I'm dying for an update, I really am.
| Vester chapter 1 . 8/14/2007
Umm... excellent wrtiting. Loved the voice. I'm confused about the randomness of her just being buried but I'm sure you'll explain it later. Great!
| lifeisataletoldbyanidiot chapter 7 . 5/27/2007
I'm enjoying this, great story! I found the grave scene a tad confusing, but the language quality and plot still make this a great read!
| AluminumMuse chapter 3 . 4/27/2007
Again, quite good, but sometimes the action is unclear.
| AluminumMuse chapter 2 . 4/27/2007
Very strange, rather Steven King ish.
| Mass Genocide chapter 15 . 4/4/2007
I really like this interlude as well. It really explains things better than if you didn't have them in. But I think that if her mother's dating doesn't have anything to do with the plot then you shouldn't add it in. However, I am a critic and this is what I do. For the most part this is a really good story though, keep it up!
| Mass Genocide chapter 14 . 4/3/2007
O... More mystery... But I guess this is the end so see ya!
| Mass Genocide chapter 13 . 4/3/2007
Well, I'm going to finish reading this just because it's reading material and I'm deprived, but I would seriously consider re-writing it... It's a good plot, but I think it would do better elongated...
| Mass Genocide chapter 4 . 4/3/2007
Wow... I kinda imagined the guard being older... So I guess the artist and the guard and Elutha are the same age and there will be romantic tension... Huh... It's cliche, but I do it all of the time; it's a great story line...
| Mass Genocide chapter 2 . 4/3/2007
2nd chapter doesn't make much sense concerning the grave part and I think you should stretch out the details a little, it's going kinda too fast... But it's a really good plotline so don't you give up!
| Mass Genocide chapter 1 . 4/3/2007
A short chapter... So far it's good, but it went a little fast and the begining was kinda confusing, other than that, it's really good.

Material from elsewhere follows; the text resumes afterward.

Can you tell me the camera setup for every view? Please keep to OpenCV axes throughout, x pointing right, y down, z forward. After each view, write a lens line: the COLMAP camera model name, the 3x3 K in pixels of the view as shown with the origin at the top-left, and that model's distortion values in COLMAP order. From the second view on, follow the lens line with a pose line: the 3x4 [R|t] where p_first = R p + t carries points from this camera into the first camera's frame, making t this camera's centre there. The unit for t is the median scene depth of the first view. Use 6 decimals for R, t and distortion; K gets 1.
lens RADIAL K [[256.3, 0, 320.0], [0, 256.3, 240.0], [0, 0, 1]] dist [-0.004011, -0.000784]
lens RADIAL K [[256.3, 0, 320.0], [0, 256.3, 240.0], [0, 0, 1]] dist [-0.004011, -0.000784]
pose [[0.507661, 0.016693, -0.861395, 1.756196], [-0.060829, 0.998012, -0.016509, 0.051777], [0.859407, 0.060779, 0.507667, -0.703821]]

Keep up the good work.
| Laeden chapter 2 . 3/20/2007
I like the narrating voice in this story. Although I'd like to see more details about the surroundings, the smells, the sights, the textures, etc. Include the senses into your story and it will really help the reader get a better picture of the circumstances and the feelng.

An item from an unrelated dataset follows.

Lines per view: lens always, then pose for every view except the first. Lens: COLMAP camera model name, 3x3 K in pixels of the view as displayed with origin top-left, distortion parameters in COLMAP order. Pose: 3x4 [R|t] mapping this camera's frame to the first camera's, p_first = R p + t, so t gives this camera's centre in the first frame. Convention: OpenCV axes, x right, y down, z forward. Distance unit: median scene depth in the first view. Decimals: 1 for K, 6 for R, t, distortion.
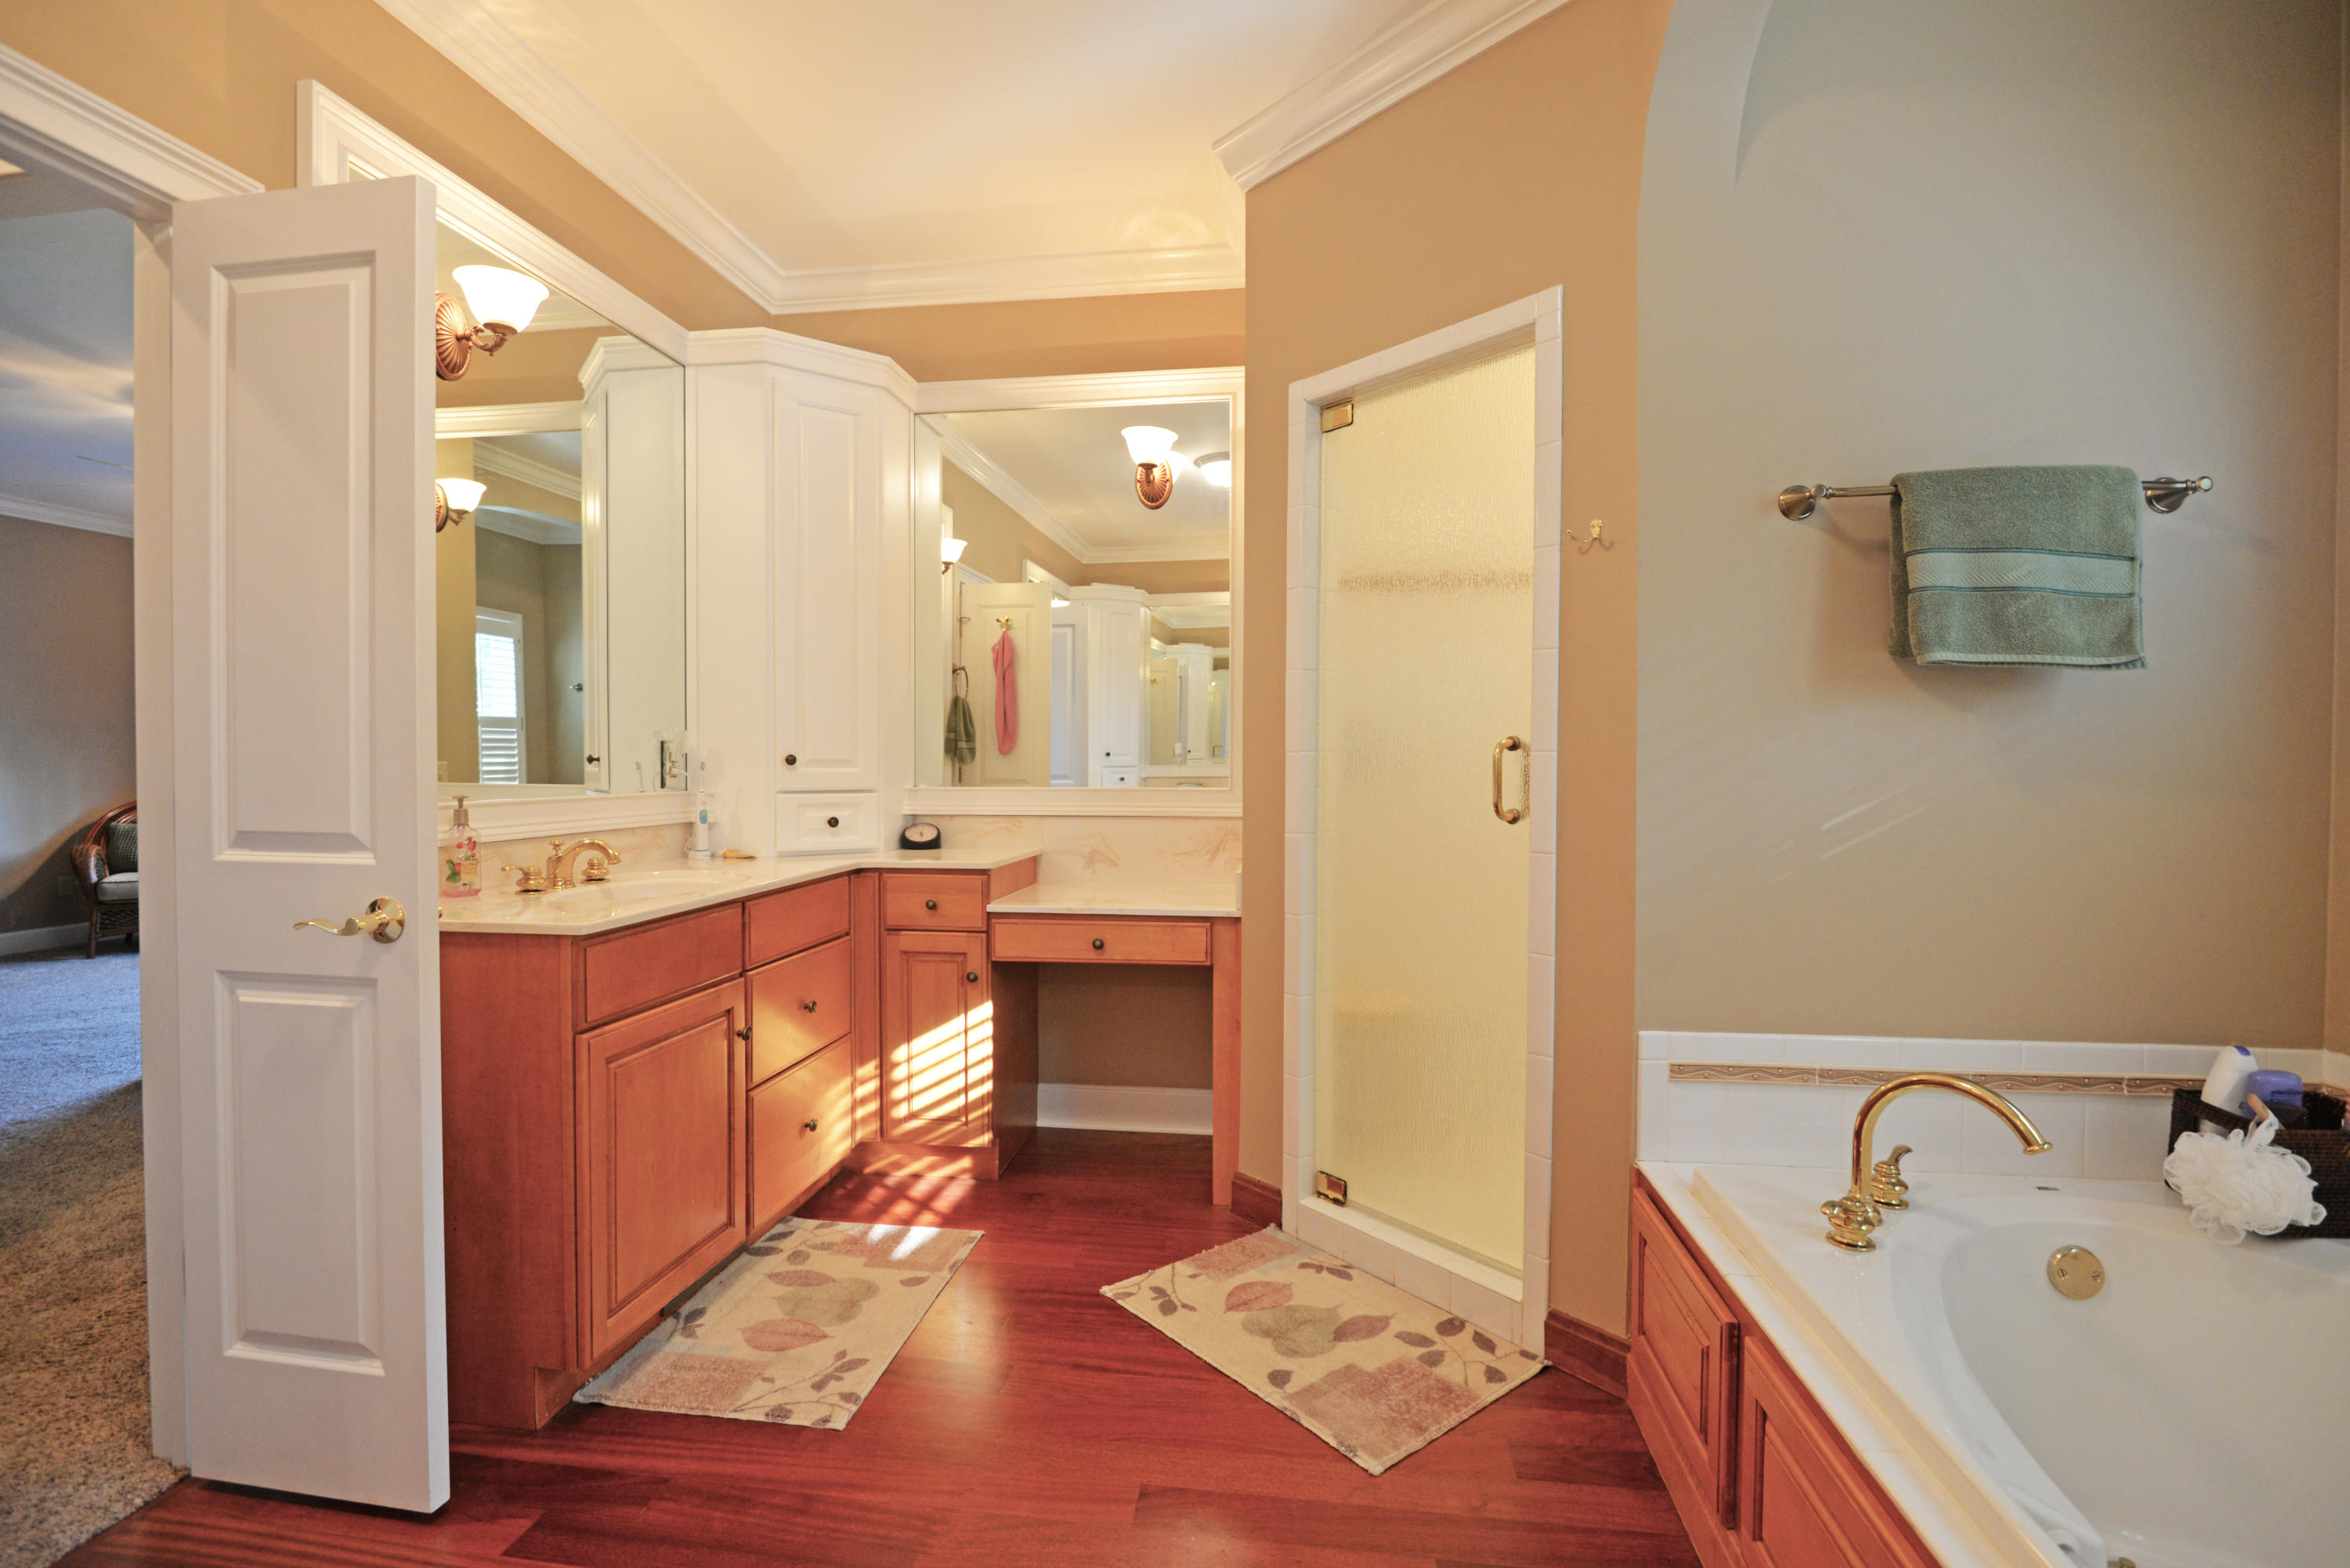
lens RADIAL K [[1077.8, 0, 1170.3], [0, 1077.8, 777.7], [0, 0, 1]] dist [-0.006111, -0.006860]
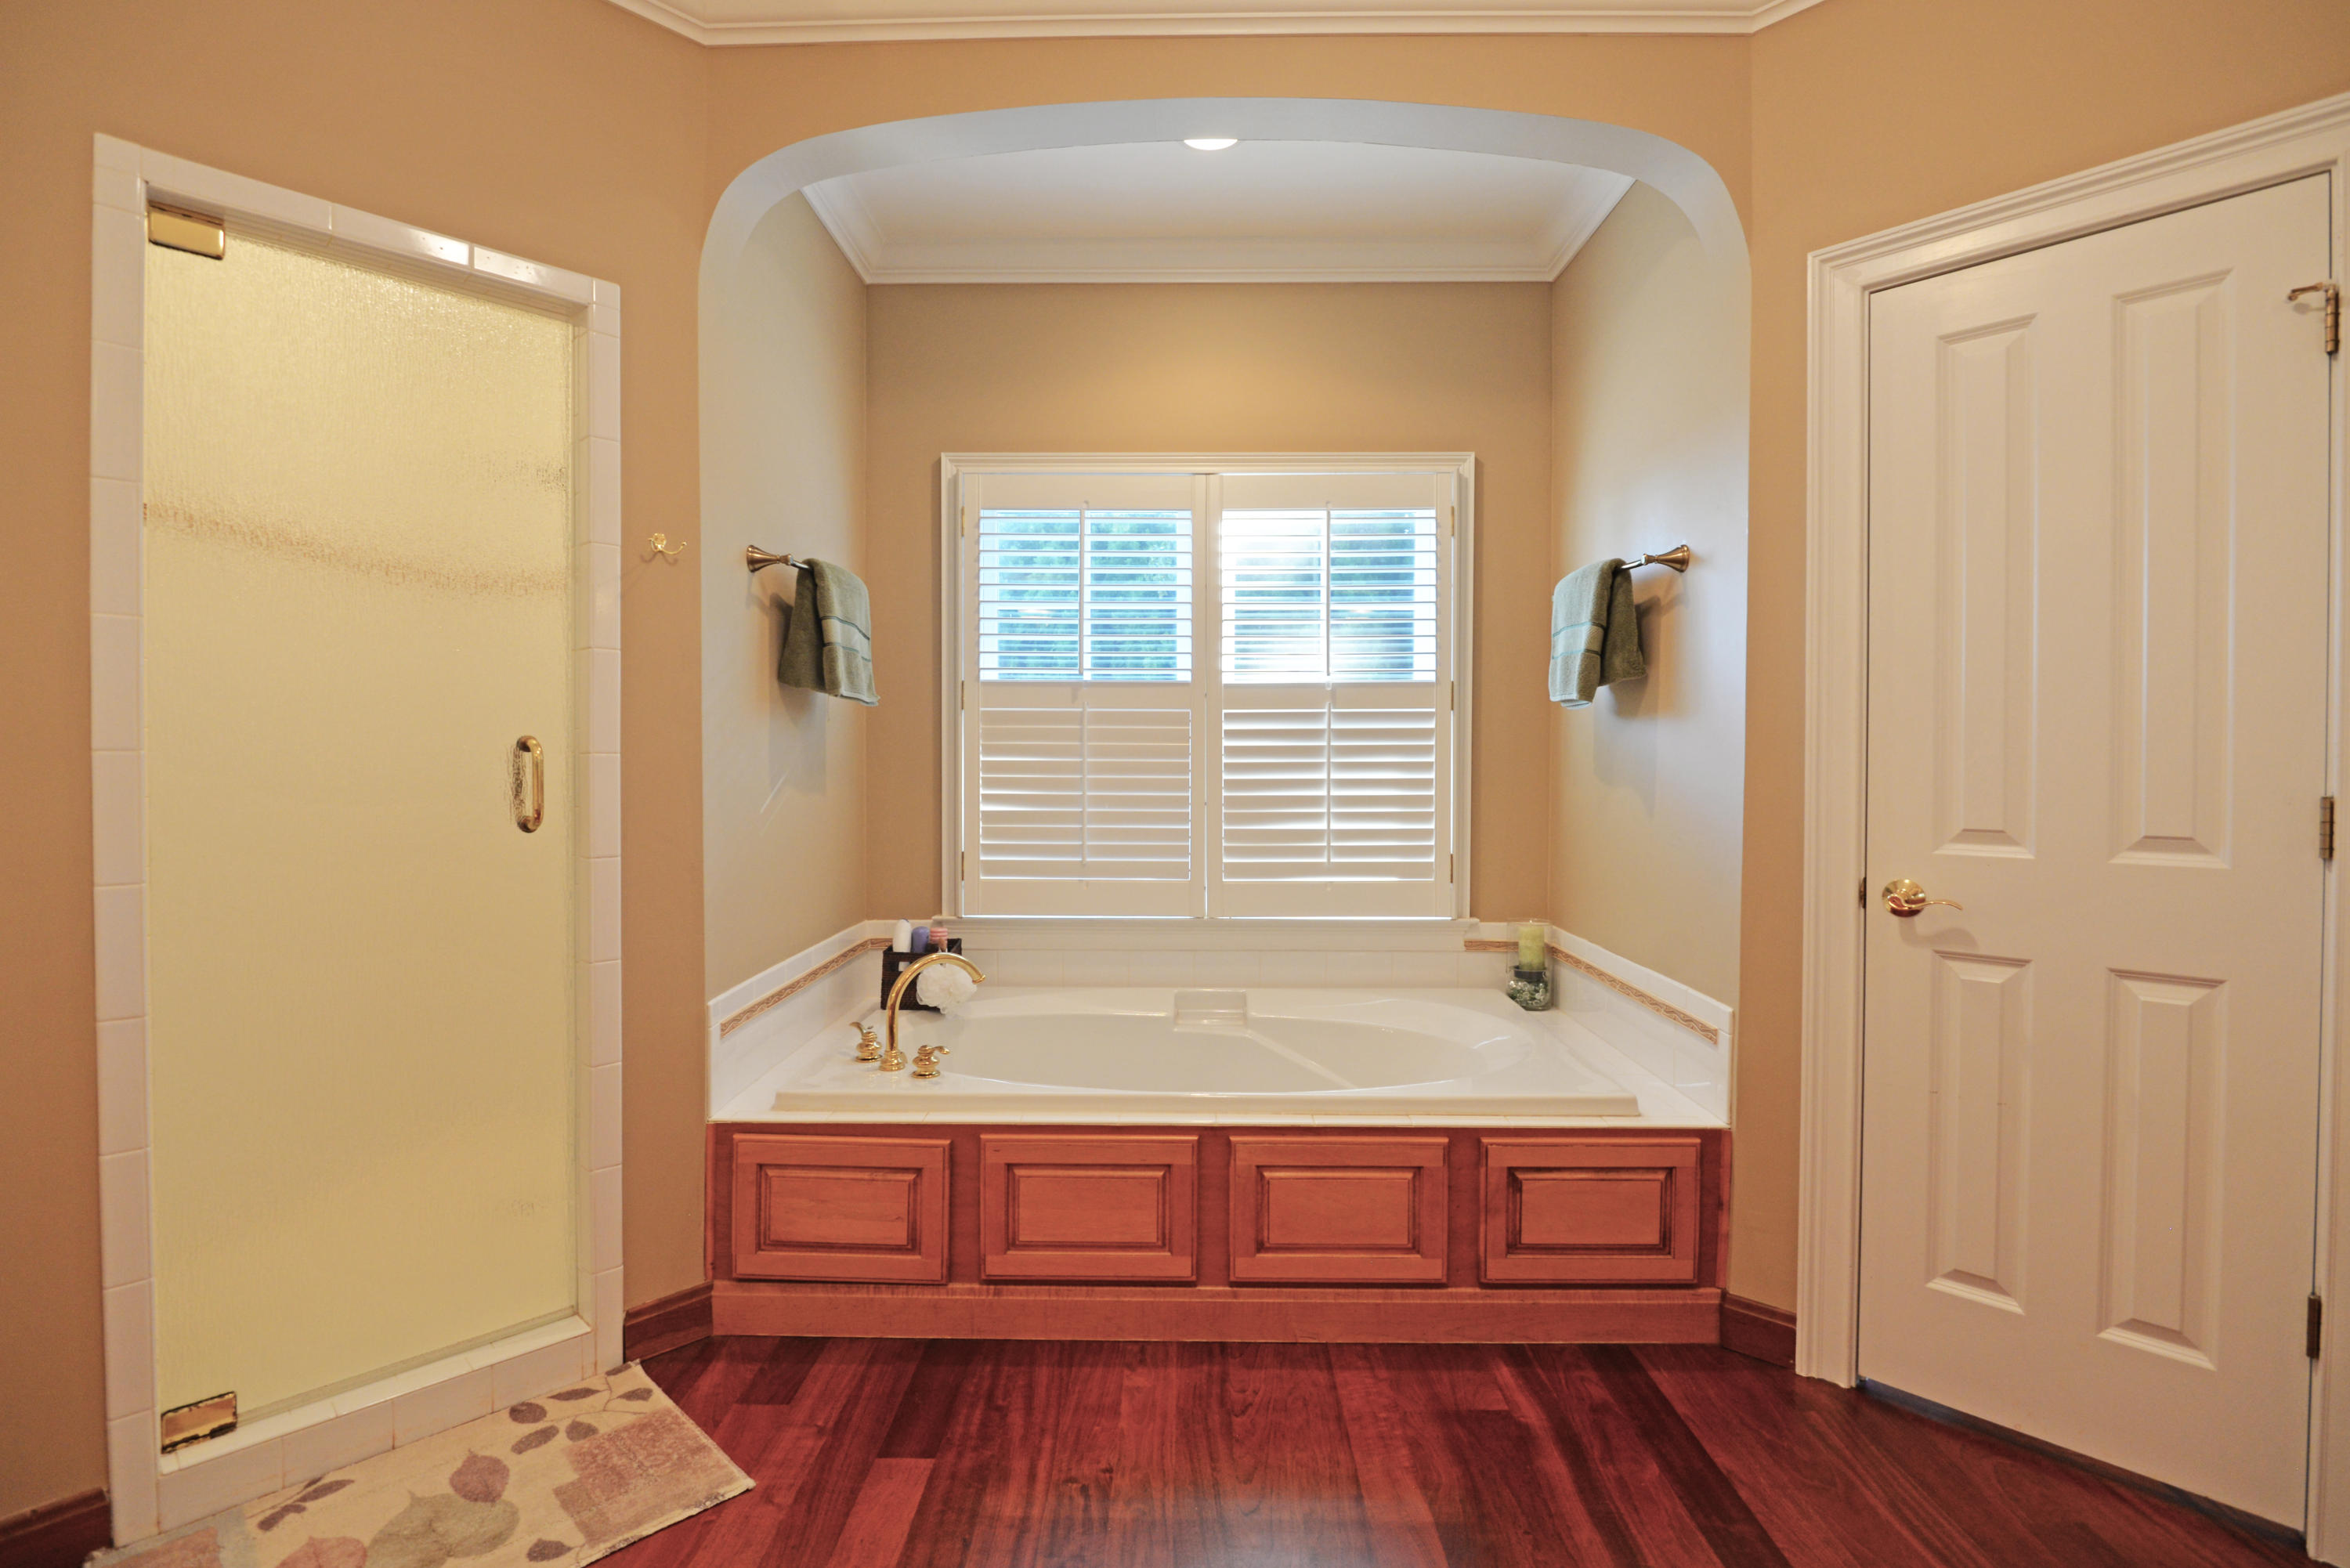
lens RADIAL K [[1077.8, 0, 1186.0], [0, 1077.8, 776.4], [0, 0, 1]] dist [-0.006111, -0.006860]
pose [[-0.127331, -0.019130, 0.991676, -0.656904], [0.017553, 0.999614, 0.021537, -0.013258], [-0.991705, 0.020149, -0.126946, 0.573010]]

Also, I noticed a few grammer mistakes. You have a hyphen where a dash should be. I'm sure you intended to do a dash instead of a hypthen, but just mabye it was a typo or you didn't know how to make a dash.
Preceding "no ceremony about it" you have a hyphen. "hole-no ceremony about it." Although it should be two hypthens. "hole-not ceremony about it." This may seem contemptuous, but it's important, because if your reader is someone who reads a lot, they'll be confused (I was at first) because a hypthen actually separates the same word, and a dash can separate two clauses in a sentence. So you just simply need to add another hypthen.
Overall it's a good casual narrative voice, and I think if you added some more detail you'd have a really killer piece on your hands.